The following year Mr Cameron, who had been replaced as prime minister by Theresa May and had stepped down as Conservative MP for Witney in Oxfordshire, signed up as an “adviser” to Greensill.

Japan’s SoftBank invested US$1.5 billion in Greensill Capital in 2019, excited by the company’s prospects.

Trouble started brewing when the pandemic struck in the spring of 2020 and in July of last year Tokio Marine and several other Japanese insurers withdrew cover for US$4.6 billion of its working capital after learning risk limits had been exceeded.

The City of London and other big financial investors had begun to get twitchy about Greensill’s complicated financial products, perhaps fearing something similar to the sub-prime mortgage fiasco of 2008.
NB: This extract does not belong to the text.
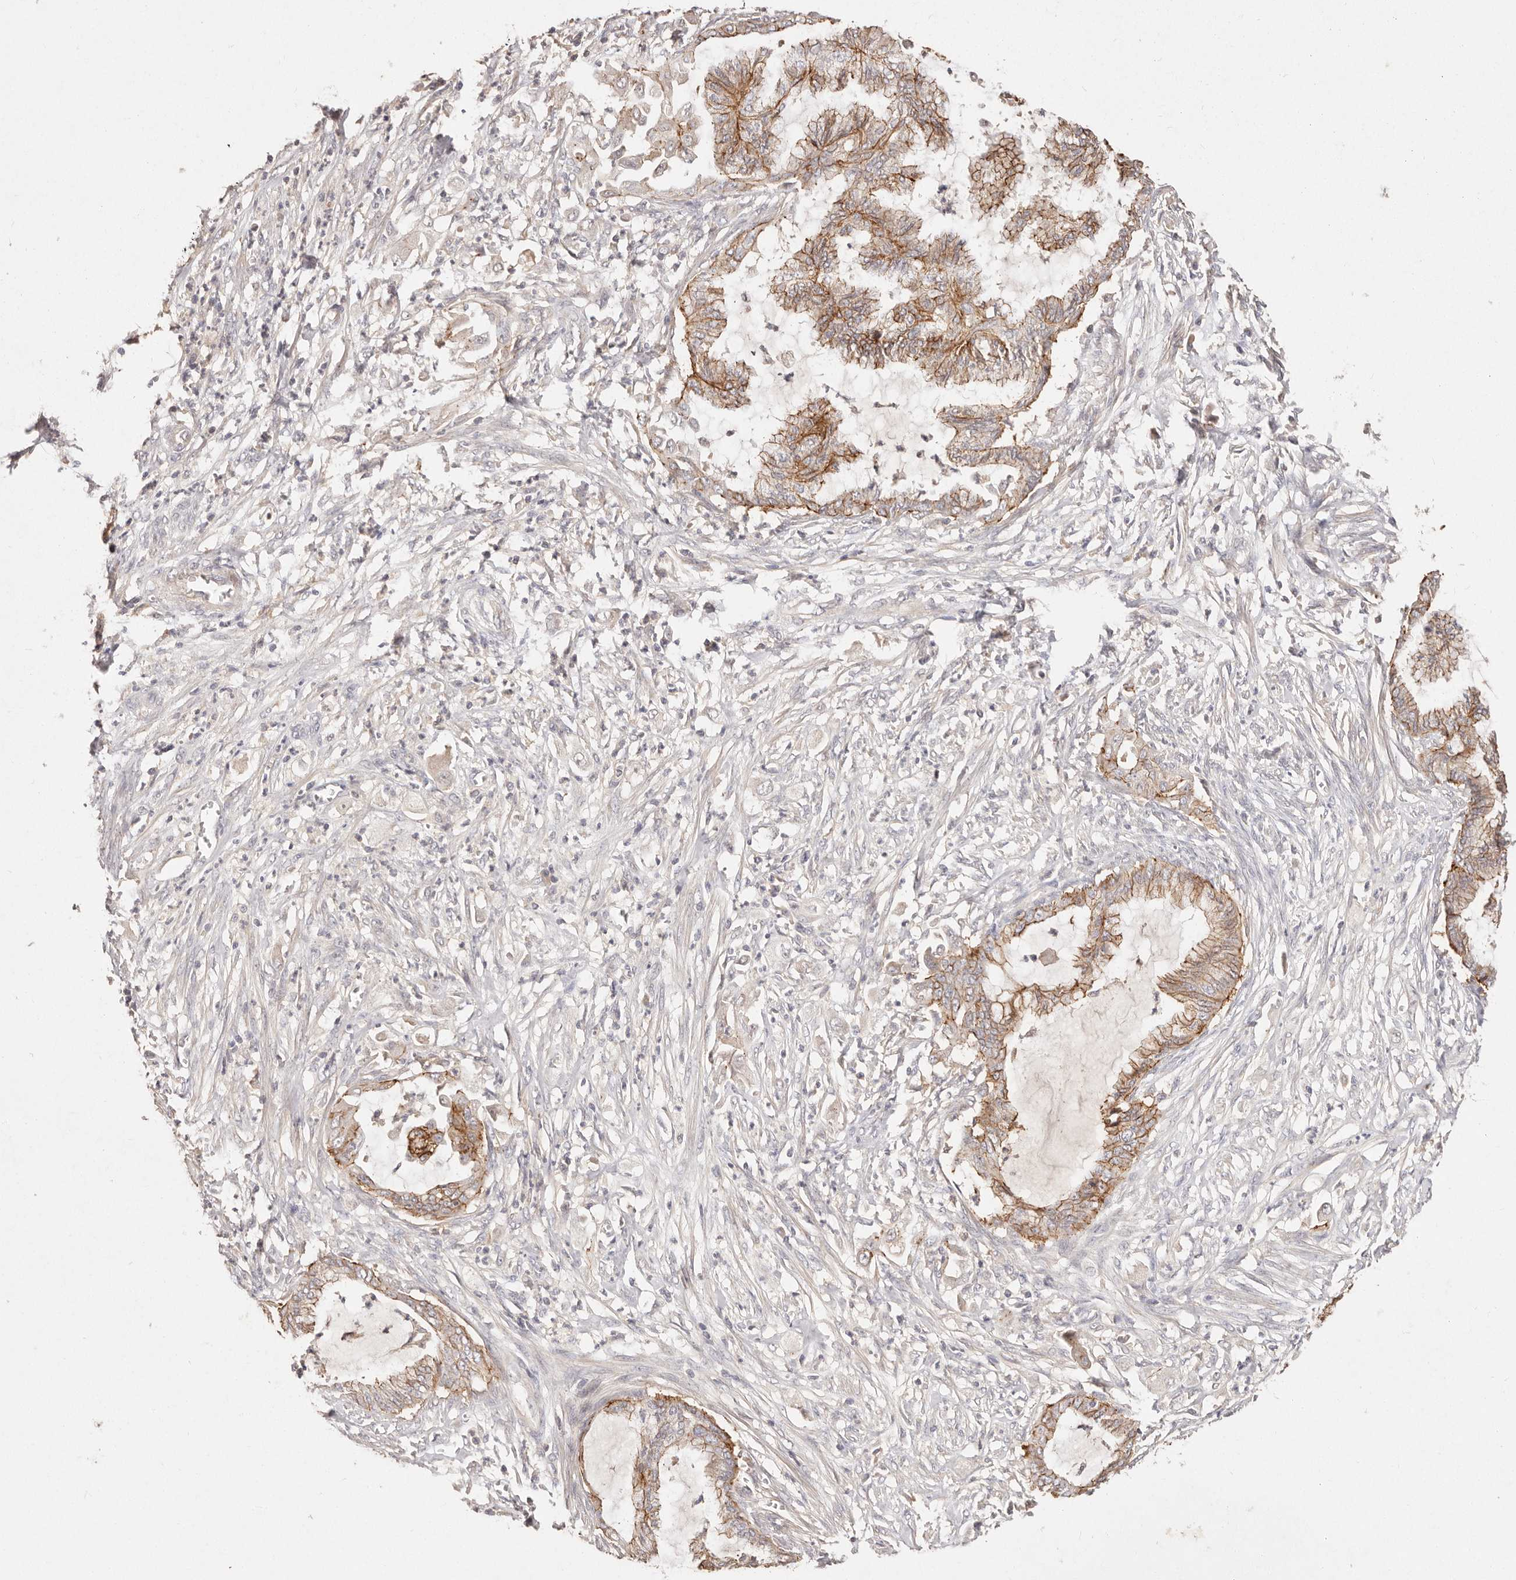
{"staining": {"intensity": "moderate", "quantity": "25%-75%", "location": "cytoplasmic/membranous"}, "tissue": "endometrial cancer", "cell_type": "Tumor cells", "image_type": "cancer", "snomed": [{"axis": "morphology", "description": "Adenocarcinoma, NOS"}, {"axis": "topography", "description": "Endometrium"}], "caption": "The histopathology image reveals immunohistochemical staining of endometrial cancer. There is moderate cytoplasmic/membranous positivity is seen in about 25%-75% of tumor cells.", "gene": "CXADR", "patient": {"sex": "female", "age": 86}}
​The wheels really came off on 1 March 2021 when Credit Suisse, which had US$10 billion invested in Greensill’s products, pulled the plug.

A week later, Lex Greensill had no choice but to put the company and its Australian sister company into administration.

On 15 March, Greensill was sued for fraud by Bluestone Resources, a US coal mining company owned by the Republican Governor of West Virginia, Jim Justice.

According to the Wall Street Journal, Bluestone borrowed US$850 million from Greensill Capital in 2018 and claims in federal court documents it was the victim of a “continuous and profitable fraud.”

​It is alleged Mr Cameron lobbied Mr Sunak in late 2020 in a bid to obtain a loan from the British government.

The Bank of England, which administers the Covid Corporate Financing Facility, has published details of which companies benefited but it has not yet given details of who profited from the Coronavirus Business Interruption Loan Scheme or the Coronavirus Large Business Interruption Loan Scheme.

The Shadow Chancellor, Anneliese Dodds, has insisted details of those schemes be published and told the Financial Times: “When public money is at stake, then the default should be to disclose where money is going”.